Ukraine needs more than 6 billion dollars in just 12 months to tackle what it says is the biggest reconstruction project in Europe since World War II. This was stated by Prime Minister Denys Shmyhal in London, which hosts Western leaders on Wednesday.

“We have set ourselves an ambitious goal of securing commitments for this amount as a result of this conference,” the official said. The United Kingdom, the United States and the European Union have already announced their contributions.

After nearly 16 months of war that destroyed homes, hospitals and other critical infrastructure, British Prime Minister Rishi Sunak opened the conference with a call for businesses and governments to do more to help rebuild the invaded country.

Sunak revealed that his support package includes loan guarantees of $3 billion over three years.

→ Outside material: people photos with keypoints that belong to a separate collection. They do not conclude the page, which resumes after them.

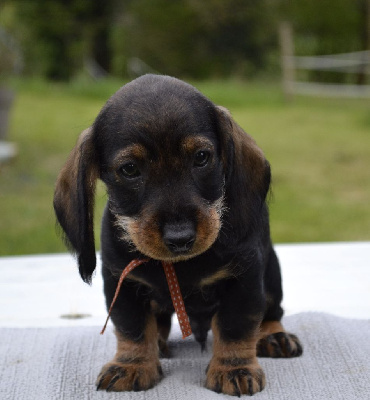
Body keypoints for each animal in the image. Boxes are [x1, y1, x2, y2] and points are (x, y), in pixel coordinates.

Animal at [53, 76, 302, 396]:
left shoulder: (244, 279)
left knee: (272, 312)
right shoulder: (123, 283)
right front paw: (131, 364)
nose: (180, 238)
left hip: (271, 277)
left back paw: (273, 336)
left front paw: (234, 369)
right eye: (129, 169)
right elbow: (132, 327)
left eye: (201, 157)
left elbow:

London will also commit up to 250 million pounds ($318 million) to encourage British international investment in Ukraine.

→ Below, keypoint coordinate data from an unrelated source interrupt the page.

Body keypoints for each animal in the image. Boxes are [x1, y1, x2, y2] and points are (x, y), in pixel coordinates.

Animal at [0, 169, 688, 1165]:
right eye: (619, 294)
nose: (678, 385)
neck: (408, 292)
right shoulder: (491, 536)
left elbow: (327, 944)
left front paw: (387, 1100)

There will also be an additional £240m of aid to Ukraine this year for humanitarian aid, disaster relief kits, demining and energy projects.

The European Union had already announced that it would provide some 50 billion euros ($54.6 billion) in aid for the 2024-2027 period, of which 17 billion euros would come in grants and the rest in the form of low-interest loans.

“Until 2027, Ukraine’s tax gap is about 60 billion euros. The needs for a rapid recovery are also about 50,000 million euros. That makes a total of 110,000 million euros that are not covered. Therefore, I proposed to the Member States to cover 45 percent of this gap,” said the President of the European Commission, Ursula von der Leyen.

For his part, the Secretary of State of the United States, Antony Blinken, promised 1,300 million dollars of additional aid, of which 520 million dollars will be to recondition the energy network, 657 million dollars to modernize border crossings, ports , railway lines and other critical infrastructure, and the remainder to digitize customs and other systems, among others.